Читаем Homo scriptor. Сборник статей и материалов в честь 70-летия М. Эпштейна полностью

Любое возможное применение этой модели самосознания к творчеству Достоевского вызывает ряд сомнений. В произведениях Достоевского преобладает то, что можно было бы назвать «фантастическим» – в противоположность действительности, пусть даже действительности «второго порядка». Это приводит к важному вопросу: как Бахтин примиряет явную одержимость Достоевского фантастическим с этим предполагаемым стремлением раскрыть правду собственного сознания (74), то есть с «правдоподобием» или «достоверностью», которые Бахтин полагает центральными в прозе Достоевского?

Хотя Бахтин признает, что Достоевский считает себя реалистом, он также отмечает, что фантастическое является необходимым условием создания реалистических описаний:

Правдоподобие героя для Достоевского – это правдоподобие внутреннего слова его о себе самом во всей его чистоте, но <…> чтобы ввести его в кругозор другого человека, требуется нарушение законов этого кругозора, ибо нормальный кругозор вмещает объектный образ другого человека, но не другой кругозор в его целом. Приходится искать для автора какую-то внекругозорную фантастическую точку. (72)

В этом смысле Бахтин относит «фантастическое» к особым средствам раскрытия реальности. Подобная точка зрения противоречит общепринятому пониманию различия между фантастическим и правдоподобным, а также противостоит тому факту, что в прозе Достоевского «фантастическое» меняет и глубоко тревожит самосознание героев, часто доводя их до безумия – как в случаях Голядкина и Ивана Карамазова. Помимо лаконичного комментария о том, что «требуется нарушение законов этого кругозора», Бахтин не дает объяснений тому, почему правдивое описание самосознания должно основываться на «фантастическом», а не «реалистическом» ракурсе[596].

Еще один вопрос, который нельзя не задать, состоит в следующем: если основная цель Достоевского заключалась в том, чтобы отразить «истинное самосознание» героев, почему он подвергает своих персонажей испытанию бесконечными скандалами и нервными срывами? Почему они постоянно или впадают в глубокую депрессию, или совершают самоубийства? Бахтин вновь игнорирует общее представление о том, что все эти психические состояния приводят к потере самоконтроля, искажают саморефлексию и деформируют самосознание[597].
* * * *
# Задание
Выпишите все имена людей и литературных персонажей, которые встречаются в приведенном выше источнике о Бахтине и Достоевском. Каждое имя укажите один раз в именительном падеже.
* * * *
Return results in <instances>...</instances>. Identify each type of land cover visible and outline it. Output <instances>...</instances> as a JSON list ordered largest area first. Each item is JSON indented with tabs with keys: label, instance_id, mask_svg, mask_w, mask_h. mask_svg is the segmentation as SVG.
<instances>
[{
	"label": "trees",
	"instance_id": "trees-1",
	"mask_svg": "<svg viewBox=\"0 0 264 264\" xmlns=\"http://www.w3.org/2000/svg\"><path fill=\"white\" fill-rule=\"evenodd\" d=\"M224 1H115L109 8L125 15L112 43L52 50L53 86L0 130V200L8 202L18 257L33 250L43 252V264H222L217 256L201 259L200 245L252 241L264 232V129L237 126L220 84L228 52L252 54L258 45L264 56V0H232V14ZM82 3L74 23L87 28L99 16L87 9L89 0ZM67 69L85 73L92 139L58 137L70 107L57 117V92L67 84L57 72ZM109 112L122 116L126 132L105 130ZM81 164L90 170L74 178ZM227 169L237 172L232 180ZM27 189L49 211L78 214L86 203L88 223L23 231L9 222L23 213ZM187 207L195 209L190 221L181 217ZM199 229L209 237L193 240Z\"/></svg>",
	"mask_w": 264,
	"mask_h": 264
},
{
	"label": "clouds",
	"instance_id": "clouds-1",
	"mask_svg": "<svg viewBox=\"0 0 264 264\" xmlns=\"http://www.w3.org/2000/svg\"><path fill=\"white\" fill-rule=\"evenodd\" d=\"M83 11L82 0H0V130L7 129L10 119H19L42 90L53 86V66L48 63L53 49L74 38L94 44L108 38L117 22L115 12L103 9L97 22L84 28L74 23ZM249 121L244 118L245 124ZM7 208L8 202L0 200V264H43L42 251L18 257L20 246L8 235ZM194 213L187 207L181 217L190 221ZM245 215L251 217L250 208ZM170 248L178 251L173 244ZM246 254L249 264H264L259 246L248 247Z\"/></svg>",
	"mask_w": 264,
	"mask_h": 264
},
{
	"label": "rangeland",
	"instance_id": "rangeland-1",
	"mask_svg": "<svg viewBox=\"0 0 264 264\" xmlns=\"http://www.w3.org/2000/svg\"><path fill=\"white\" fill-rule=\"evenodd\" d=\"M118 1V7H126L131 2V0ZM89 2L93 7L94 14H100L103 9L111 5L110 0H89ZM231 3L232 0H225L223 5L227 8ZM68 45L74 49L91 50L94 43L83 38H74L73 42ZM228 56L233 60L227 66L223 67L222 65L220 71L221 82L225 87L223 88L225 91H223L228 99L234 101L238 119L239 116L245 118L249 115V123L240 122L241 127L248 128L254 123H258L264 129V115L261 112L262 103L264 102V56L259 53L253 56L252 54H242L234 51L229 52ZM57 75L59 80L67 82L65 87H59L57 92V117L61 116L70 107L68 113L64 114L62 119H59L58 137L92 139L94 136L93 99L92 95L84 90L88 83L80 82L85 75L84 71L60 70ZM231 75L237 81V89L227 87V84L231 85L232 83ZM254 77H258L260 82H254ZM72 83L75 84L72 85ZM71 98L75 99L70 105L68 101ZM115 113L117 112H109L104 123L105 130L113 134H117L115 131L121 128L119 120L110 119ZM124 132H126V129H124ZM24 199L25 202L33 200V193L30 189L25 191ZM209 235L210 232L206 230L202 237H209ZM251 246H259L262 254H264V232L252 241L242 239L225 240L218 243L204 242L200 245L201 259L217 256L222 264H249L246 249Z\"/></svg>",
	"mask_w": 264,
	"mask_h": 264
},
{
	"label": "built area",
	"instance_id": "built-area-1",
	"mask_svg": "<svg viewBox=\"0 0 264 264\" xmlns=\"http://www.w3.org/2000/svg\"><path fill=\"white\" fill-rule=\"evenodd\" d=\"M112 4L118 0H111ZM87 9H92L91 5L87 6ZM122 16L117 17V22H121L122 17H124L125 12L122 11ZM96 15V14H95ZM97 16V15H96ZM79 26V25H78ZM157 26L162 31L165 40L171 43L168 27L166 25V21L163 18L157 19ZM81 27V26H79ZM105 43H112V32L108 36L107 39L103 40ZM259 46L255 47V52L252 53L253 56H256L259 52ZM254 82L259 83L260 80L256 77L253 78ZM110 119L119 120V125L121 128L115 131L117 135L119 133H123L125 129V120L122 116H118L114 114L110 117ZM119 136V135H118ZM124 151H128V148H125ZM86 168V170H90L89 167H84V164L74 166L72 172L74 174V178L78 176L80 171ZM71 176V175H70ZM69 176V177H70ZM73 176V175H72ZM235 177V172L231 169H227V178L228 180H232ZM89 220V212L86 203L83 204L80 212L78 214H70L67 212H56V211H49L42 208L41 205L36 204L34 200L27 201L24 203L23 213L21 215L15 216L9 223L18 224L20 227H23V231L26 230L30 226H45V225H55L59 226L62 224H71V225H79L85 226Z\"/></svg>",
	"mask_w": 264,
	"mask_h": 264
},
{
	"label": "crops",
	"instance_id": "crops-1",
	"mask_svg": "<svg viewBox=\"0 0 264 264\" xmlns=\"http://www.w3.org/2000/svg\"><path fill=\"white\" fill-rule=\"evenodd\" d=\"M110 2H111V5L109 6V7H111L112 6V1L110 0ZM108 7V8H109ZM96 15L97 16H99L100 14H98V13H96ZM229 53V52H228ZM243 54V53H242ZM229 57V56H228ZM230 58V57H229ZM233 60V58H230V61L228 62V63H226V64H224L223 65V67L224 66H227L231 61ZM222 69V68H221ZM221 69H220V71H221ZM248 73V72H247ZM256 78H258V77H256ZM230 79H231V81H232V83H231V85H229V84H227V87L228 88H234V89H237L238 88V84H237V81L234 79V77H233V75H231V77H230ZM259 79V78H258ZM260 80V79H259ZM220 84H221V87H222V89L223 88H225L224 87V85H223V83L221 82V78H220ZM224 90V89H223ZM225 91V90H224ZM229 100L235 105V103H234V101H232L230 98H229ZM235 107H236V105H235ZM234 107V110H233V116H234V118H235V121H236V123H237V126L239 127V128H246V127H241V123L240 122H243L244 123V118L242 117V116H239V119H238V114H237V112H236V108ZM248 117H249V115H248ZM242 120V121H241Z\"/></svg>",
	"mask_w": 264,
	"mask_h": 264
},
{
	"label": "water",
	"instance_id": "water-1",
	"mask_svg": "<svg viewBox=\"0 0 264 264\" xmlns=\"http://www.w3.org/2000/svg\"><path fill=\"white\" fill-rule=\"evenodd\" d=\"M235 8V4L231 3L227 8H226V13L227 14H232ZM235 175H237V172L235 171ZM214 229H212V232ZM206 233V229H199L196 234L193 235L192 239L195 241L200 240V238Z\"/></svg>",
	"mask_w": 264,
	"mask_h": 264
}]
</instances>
* * * *
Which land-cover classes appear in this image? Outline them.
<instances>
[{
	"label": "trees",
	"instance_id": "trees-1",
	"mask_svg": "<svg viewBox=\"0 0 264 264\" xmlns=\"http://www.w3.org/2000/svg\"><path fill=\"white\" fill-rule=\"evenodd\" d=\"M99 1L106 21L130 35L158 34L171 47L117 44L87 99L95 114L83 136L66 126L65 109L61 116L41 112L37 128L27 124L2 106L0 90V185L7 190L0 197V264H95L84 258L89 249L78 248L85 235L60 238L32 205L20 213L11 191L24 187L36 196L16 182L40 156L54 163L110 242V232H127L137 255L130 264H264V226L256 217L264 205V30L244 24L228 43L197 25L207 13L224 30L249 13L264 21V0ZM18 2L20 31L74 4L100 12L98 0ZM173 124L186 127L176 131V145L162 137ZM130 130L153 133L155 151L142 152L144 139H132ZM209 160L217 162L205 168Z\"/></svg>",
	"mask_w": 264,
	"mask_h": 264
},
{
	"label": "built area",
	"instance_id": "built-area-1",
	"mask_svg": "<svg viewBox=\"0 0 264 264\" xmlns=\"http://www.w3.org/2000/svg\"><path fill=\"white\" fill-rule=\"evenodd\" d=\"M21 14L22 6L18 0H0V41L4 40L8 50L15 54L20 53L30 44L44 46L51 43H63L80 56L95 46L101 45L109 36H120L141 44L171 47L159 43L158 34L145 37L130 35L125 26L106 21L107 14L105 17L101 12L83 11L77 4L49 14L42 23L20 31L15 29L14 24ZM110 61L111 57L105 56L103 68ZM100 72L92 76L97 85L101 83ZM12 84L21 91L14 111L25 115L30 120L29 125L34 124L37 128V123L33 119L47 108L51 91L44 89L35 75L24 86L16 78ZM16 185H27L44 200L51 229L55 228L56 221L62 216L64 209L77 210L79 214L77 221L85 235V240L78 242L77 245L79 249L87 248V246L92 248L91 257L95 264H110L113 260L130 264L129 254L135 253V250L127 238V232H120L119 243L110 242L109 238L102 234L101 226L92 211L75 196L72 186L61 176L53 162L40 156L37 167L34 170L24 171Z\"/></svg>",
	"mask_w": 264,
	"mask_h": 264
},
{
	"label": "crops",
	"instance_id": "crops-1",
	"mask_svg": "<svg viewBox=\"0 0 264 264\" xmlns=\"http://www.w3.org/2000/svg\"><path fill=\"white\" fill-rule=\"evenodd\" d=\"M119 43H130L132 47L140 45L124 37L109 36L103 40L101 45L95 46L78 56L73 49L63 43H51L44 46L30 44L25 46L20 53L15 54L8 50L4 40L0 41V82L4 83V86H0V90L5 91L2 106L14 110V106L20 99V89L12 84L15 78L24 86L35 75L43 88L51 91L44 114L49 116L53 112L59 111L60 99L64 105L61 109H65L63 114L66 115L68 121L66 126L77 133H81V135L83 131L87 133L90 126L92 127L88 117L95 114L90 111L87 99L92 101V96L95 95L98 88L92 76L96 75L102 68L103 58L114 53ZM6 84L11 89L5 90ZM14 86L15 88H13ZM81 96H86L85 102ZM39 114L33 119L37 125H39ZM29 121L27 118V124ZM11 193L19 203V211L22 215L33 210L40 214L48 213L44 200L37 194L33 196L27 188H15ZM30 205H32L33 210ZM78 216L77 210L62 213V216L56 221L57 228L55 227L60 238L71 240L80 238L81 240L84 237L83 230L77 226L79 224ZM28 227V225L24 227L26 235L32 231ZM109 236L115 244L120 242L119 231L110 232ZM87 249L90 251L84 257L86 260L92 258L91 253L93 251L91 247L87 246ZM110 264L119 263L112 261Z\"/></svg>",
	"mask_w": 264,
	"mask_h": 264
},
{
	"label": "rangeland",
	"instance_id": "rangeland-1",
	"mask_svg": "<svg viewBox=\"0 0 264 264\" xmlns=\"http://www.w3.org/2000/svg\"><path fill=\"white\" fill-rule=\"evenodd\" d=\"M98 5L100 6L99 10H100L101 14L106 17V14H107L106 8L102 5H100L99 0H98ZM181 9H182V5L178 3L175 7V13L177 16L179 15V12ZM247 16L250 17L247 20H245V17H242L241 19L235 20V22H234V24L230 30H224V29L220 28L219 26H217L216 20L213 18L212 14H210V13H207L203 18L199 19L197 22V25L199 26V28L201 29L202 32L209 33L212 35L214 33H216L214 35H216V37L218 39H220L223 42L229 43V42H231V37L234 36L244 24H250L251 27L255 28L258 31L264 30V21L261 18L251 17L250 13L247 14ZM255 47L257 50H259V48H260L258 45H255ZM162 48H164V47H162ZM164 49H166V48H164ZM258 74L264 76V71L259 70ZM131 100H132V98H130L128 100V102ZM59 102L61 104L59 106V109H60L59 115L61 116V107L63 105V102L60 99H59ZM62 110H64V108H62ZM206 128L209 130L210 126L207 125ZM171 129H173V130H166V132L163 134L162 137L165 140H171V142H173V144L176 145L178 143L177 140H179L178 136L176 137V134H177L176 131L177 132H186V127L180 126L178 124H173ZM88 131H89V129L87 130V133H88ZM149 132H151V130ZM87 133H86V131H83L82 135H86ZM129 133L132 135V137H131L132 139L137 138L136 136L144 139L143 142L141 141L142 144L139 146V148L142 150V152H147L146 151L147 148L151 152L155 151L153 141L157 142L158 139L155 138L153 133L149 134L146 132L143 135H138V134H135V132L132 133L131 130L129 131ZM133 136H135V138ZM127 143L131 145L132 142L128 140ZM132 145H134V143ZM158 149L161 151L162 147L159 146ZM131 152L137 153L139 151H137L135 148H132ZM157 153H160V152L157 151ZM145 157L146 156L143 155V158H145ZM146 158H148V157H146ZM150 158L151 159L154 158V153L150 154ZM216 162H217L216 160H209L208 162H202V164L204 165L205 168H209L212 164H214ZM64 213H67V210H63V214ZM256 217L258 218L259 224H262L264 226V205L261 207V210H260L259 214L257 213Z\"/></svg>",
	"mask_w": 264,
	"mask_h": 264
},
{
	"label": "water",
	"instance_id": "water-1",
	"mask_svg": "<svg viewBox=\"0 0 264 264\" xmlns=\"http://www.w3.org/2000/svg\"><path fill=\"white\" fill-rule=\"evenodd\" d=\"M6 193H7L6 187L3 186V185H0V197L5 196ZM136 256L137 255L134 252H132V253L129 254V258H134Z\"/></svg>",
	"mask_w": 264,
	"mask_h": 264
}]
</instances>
* * * *
# Результат
- М. Эпштейн
- Достоевский
- Бахтин
- Голядкин
- Иван Карамазов